> _Reading text_
______

Twenty care leavers, averaging 23.4 years old were interviewed. They were removed from their biological families on average at 3.7 years old, ranging from two months to eight years old. Additionally 28 NGO service providers, 10 institutional staff, and 8 government workers were interviewed. These professionals included social workers, executive directors, “educators” (social service workers typically in child institutions), head nurses, child psychologists, child protection workers, and government child protection workers and policy makers.
4. Results
The focus of the findings regards the importance of, experiences with, and support for connections to biological families from perspectives including care leavers, child protection social workers, and professionals responsible for children in substitute care settings. The social workers and other professionals were from both NGO’s and government-run child institutions. The findings presented here first give voice to the care leaver firsthand experiences, which are often the least heard. Following that are perspectives of social workers and other professionals who had a significant influence and power over their lives.
4.1. Care Leaver Perspectives
To humanize their deeply personal experiences, the findings here refer to care leavers with names, using pseudonyms to protect their privacy. Three care leaver themes speak specifically to factors that influenced contact and engagement with biological parents. First, a lack of placement stability that included not only having different caregivers, but different types of settings. Second, care leavers shared an intense longing to locate and know their biological families. Third, despite the policy mandate to facilitate and support connections to biological families, children continued to bear the burden of coordinating contact with biological family, oftentimes in the face of resistance by foster families, institutions, or social workers. The overriding message was that care leavers really wanted and needed the support from adults in their lives who controlled decisions about them.

______

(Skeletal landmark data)

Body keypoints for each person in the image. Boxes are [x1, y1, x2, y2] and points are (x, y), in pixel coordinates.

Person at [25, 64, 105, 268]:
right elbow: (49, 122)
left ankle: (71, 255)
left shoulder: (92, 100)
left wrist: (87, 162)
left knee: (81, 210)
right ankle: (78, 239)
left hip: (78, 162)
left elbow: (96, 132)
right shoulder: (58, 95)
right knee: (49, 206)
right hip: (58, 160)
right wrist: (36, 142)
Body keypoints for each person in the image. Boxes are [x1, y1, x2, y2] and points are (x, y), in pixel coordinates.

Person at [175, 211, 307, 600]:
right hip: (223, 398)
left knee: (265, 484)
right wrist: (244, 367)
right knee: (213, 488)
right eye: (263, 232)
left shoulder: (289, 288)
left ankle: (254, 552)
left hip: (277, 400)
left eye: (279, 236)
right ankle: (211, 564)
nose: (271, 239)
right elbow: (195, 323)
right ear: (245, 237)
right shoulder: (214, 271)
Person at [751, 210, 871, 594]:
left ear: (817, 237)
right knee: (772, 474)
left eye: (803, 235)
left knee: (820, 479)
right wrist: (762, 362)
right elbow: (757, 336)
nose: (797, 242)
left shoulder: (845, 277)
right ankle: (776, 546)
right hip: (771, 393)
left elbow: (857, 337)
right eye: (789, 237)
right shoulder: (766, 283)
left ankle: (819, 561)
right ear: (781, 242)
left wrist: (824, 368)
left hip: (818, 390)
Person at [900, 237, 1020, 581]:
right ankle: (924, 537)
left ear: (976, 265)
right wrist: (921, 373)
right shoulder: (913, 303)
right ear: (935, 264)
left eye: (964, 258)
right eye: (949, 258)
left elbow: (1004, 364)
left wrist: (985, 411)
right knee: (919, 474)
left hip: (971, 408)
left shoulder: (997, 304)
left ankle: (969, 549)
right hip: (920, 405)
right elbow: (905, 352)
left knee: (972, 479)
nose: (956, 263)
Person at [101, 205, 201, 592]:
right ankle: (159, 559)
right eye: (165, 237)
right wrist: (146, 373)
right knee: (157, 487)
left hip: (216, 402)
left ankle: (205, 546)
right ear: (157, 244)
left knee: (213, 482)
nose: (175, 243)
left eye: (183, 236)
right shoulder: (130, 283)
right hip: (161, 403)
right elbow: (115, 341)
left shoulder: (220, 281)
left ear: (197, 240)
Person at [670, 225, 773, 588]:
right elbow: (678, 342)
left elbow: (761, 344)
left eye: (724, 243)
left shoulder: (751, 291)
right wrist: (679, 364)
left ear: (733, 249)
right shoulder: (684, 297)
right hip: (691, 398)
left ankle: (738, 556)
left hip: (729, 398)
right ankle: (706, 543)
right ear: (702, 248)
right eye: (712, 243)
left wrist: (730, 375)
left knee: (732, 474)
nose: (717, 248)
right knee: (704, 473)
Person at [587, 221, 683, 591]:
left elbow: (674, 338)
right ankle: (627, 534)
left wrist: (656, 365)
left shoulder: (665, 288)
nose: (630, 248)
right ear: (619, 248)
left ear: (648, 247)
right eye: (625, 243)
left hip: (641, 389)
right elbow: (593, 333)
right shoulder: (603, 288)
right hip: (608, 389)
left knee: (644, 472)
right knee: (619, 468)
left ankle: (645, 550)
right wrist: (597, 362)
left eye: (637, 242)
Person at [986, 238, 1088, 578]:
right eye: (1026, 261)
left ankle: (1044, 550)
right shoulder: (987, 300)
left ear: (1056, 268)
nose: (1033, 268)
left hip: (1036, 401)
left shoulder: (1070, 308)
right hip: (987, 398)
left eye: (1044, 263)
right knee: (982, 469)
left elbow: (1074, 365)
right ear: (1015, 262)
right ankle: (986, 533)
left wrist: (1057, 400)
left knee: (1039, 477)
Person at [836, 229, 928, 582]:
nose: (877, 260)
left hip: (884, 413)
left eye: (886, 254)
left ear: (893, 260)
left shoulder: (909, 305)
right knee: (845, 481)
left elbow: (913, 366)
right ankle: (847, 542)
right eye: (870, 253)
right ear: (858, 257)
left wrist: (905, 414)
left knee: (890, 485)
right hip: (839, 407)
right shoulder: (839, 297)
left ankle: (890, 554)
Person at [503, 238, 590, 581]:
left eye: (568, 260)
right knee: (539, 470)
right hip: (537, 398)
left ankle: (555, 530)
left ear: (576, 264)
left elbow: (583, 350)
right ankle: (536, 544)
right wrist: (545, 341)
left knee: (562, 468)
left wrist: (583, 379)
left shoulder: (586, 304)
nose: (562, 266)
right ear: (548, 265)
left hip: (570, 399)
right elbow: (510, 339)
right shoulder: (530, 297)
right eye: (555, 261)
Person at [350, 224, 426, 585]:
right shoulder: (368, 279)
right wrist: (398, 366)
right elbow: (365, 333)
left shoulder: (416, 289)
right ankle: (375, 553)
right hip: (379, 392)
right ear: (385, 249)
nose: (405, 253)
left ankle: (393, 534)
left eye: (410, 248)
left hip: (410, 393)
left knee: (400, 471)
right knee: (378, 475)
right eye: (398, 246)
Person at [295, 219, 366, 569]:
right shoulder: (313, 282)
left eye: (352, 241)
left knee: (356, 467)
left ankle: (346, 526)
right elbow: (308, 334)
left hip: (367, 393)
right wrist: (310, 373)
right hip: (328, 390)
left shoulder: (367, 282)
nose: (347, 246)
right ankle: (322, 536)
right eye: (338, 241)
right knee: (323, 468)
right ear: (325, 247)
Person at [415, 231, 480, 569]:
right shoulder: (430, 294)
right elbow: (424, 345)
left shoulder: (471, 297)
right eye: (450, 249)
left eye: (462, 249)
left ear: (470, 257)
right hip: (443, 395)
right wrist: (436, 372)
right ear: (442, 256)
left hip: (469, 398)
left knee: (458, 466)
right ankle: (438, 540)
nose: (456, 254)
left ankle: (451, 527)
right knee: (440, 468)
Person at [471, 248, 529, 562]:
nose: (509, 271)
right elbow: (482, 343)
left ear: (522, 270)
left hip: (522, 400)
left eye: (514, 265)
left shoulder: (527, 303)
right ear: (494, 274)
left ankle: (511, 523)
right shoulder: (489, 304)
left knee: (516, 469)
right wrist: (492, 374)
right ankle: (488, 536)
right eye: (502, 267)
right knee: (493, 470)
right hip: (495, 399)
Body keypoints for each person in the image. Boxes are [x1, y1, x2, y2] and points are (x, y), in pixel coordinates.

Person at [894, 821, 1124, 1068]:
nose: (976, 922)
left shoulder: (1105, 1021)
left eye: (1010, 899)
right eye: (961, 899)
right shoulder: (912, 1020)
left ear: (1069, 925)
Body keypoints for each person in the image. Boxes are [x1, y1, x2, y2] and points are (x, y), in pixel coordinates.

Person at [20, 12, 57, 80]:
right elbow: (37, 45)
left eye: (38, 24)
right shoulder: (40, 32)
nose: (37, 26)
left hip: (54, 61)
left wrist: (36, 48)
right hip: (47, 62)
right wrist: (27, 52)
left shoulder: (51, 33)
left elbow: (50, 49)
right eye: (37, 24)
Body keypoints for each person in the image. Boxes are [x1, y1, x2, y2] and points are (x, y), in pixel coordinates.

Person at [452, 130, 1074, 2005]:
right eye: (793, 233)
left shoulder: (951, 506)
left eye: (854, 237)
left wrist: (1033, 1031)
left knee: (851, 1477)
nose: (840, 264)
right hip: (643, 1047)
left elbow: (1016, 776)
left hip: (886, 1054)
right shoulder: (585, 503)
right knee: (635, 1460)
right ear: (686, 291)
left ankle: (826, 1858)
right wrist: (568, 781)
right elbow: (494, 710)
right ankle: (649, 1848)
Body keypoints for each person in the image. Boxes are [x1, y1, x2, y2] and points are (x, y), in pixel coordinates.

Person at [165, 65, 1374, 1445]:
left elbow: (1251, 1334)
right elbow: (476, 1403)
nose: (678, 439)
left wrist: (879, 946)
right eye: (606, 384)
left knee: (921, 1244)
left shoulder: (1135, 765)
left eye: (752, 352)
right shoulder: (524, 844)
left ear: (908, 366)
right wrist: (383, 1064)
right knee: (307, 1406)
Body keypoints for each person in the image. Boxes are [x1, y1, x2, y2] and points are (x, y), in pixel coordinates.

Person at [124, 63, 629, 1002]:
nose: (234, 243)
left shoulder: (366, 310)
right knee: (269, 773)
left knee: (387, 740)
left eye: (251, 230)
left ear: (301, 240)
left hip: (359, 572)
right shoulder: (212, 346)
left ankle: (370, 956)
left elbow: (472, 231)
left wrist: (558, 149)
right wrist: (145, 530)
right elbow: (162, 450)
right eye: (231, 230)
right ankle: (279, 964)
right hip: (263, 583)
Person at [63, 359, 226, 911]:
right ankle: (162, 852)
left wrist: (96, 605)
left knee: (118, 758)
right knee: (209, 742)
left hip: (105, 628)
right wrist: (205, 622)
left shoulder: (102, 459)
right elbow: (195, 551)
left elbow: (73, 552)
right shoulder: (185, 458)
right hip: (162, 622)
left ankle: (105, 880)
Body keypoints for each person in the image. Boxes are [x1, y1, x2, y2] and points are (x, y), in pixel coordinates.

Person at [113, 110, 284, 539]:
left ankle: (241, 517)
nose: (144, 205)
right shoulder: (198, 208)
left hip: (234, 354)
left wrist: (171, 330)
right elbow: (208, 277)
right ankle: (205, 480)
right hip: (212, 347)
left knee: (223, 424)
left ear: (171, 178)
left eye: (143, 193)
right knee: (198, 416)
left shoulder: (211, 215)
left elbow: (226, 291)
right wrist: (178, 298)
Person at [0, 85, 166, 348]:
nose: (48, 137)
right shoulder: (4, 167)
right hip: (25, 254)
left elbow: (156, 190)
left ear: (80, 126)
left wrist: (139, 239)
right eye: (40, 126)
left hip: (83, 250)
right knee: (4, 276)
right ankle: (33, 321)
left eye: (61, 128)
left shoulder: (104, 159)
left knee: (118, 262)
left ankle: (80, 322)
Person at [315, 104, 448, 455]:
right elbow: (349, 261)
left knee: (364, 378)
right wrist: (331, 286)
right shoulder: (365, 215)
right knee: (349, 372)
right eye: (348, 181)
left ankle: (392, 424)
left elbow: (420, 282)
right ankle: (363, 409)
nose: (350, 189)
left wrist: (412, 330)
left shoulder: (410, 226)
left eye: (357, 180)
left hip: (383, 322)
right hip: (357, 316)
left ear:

______

> _Tasks_
**a.** From the text on care leavers, reproduce the part that opens with the words containing "Twenty care leavers, averaging" and closes with "and policy makers.".
**b.** Decide whether each statement agrees with the text on care leavers. Answer yes or no, and quote the words of the text that settle it.
(i) The care leavers who were interviewed averaged 23.4 years of age.
(ii) The findings present the professionals' perspectives before those of the care leavers.
(iii) The care leavers are referred to by their real names.

> _Results in order_
**a.**
Twenty care leavers, averaging 23.4 years old were interviewed. They were removed from their biological families on average at 3.7 years old, ranging from two months to eight years old. Additionally 28 NGO service providers, 10 institutional staff, and 8 government workers were interviewed. These professionals included social workers, executive directors, “educators” (social service workers typically in child institutions), head nurses, child psychologists, child protection workers, and government child protection workers and policy makers.

**b.**
(i) Yes: "Twenty care leavers, averaging 23.4 years old were interviewed."
(ii) No: "The findings presented here first give voice to the care leaver firsthand experiences, which are often the least heard."
(iii) No: "using pseudonyms to protect their privacy."